# Task prompt
Arrange the data lines as a Markdown table with the columns "Row" and "Line", starting with the line that contains "nghiệp nhất cả" and going on through the line that contains "quan trọng trong". Number each row and leave out any blank lines.
===== Given data
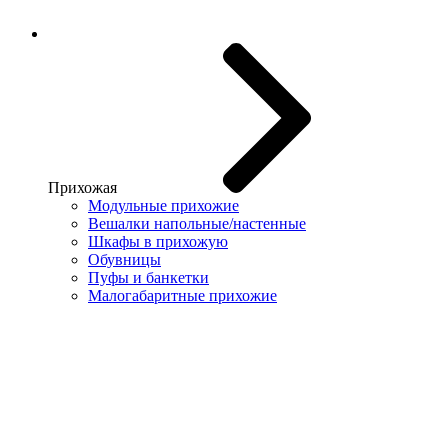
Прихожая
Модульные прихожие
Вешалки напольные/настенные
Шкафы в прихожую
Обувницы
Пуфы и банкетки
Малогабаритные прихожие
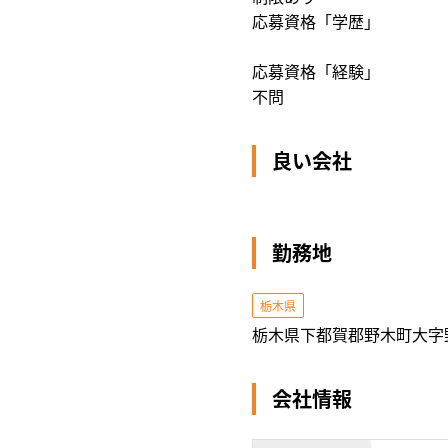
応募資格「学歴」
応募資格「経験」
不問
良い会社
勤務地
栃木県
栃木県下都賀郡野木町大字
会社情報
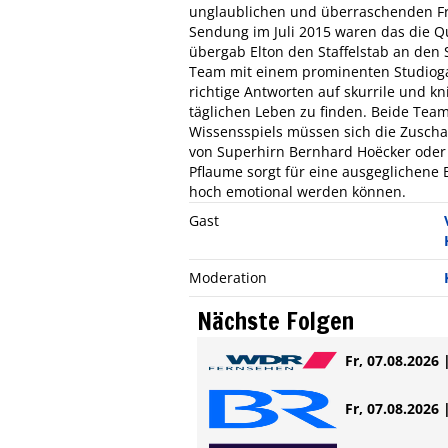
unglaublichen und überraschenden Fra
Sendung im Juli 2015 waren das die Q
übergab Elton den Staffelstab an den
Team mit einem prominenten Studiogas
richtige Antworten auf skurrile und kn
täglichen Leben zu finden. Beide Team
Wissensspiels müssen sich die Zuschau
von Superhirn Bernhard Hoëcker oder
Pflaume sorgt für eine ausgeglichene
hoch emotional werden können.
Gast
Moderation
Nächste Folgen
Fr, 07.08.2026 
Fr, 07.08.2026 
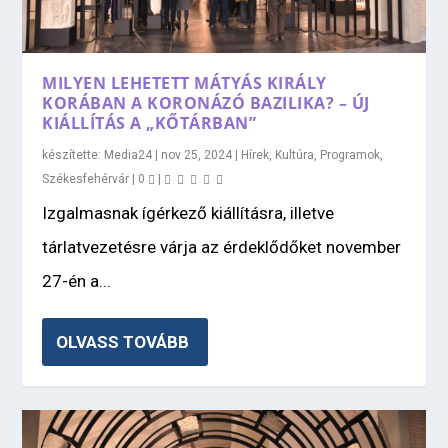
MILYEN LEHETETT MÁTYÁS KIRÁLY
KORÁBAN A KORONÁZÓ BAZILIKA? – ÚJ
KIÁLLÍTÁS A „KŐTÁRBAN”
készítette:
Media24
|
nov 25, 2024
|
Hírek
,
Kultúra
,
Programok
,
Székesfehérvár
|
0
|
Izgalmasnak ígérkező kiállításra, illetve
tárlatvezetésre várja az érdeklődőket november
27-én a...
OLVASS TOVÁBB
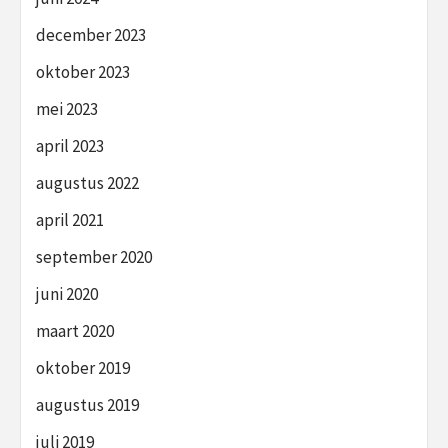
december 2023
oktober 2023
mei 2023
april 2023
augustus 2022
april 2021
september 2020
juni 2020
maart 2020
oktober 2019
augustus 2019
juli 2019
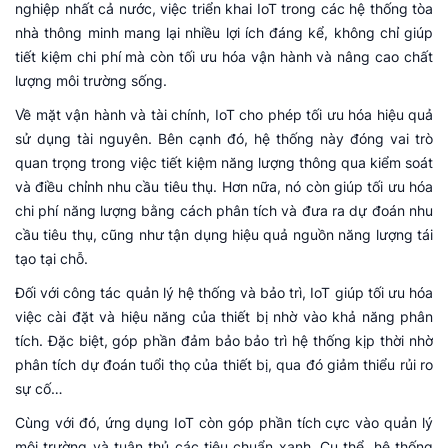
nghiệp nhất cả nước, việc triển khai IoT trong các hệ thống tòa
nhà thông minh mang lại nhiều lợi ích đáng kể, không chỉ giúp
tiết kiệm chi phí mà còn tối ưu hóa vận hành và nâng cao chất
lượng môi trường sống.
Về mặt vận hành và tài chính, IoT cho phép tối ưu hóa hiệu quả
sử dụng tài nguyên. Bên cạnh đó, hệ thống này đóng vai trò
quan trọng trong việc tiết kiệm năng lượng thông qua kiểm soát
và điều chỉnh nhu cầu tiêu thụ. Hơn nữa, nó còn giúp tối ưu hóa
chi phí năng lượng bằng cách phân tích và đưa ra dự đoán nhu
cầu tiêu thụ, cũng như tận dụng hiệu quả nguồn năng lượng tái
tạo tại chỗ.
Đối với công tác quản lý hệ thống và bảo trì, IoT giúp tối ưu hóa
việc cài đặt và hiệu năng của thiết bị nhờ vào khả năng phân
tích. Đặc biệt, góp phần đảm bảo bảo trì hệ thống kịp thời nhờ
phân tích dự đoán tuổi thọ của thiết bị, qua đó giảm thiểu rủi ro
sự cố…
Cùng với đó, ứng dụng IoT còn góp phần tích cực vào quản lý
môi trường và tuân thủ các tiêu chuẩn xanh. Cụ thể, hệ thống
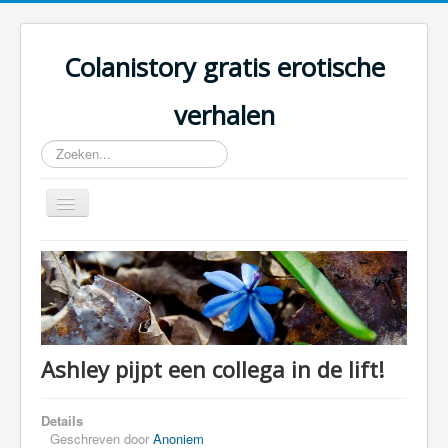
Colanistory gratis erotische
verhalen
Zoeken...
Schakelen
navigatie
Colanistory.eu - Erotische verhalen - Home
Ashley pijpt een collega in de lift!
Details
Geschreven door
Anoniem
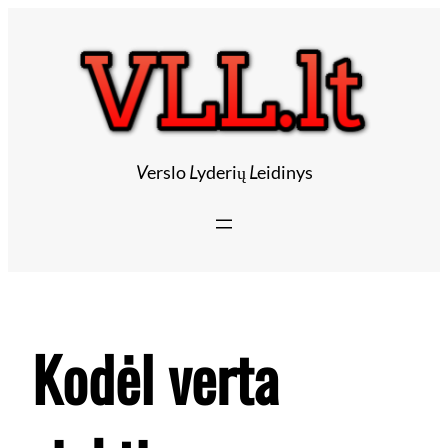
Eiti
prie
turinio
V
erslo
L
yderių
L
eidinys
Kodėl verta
==========
# Result of the exercise
| Row | Line |
|---|---|
| 1 | nghiệp nhất cả nước, việc triển khai IoT trong các hệ thống tòa |
| 2 | nhà thông minh mang lại nhiều lợi ích đáng kể, không chỉ giúp |
| 3 | tiết kiệm chi phí mà còn tối ưu hóa vận hành và nâng cao chất |
| 4 | lượng môi trường sống. |
| 5 | Về mặt vận hành và tài chính, IoT cho phép tối ưu hóa hiệu quả |
| 6 | sử dụng tài nguyên. Bên cạnh đó, hệ thống này đóng vai trò |
| 7 | quan trọng trong việc tiết kiệm năng lượng thông qua kiểm soát |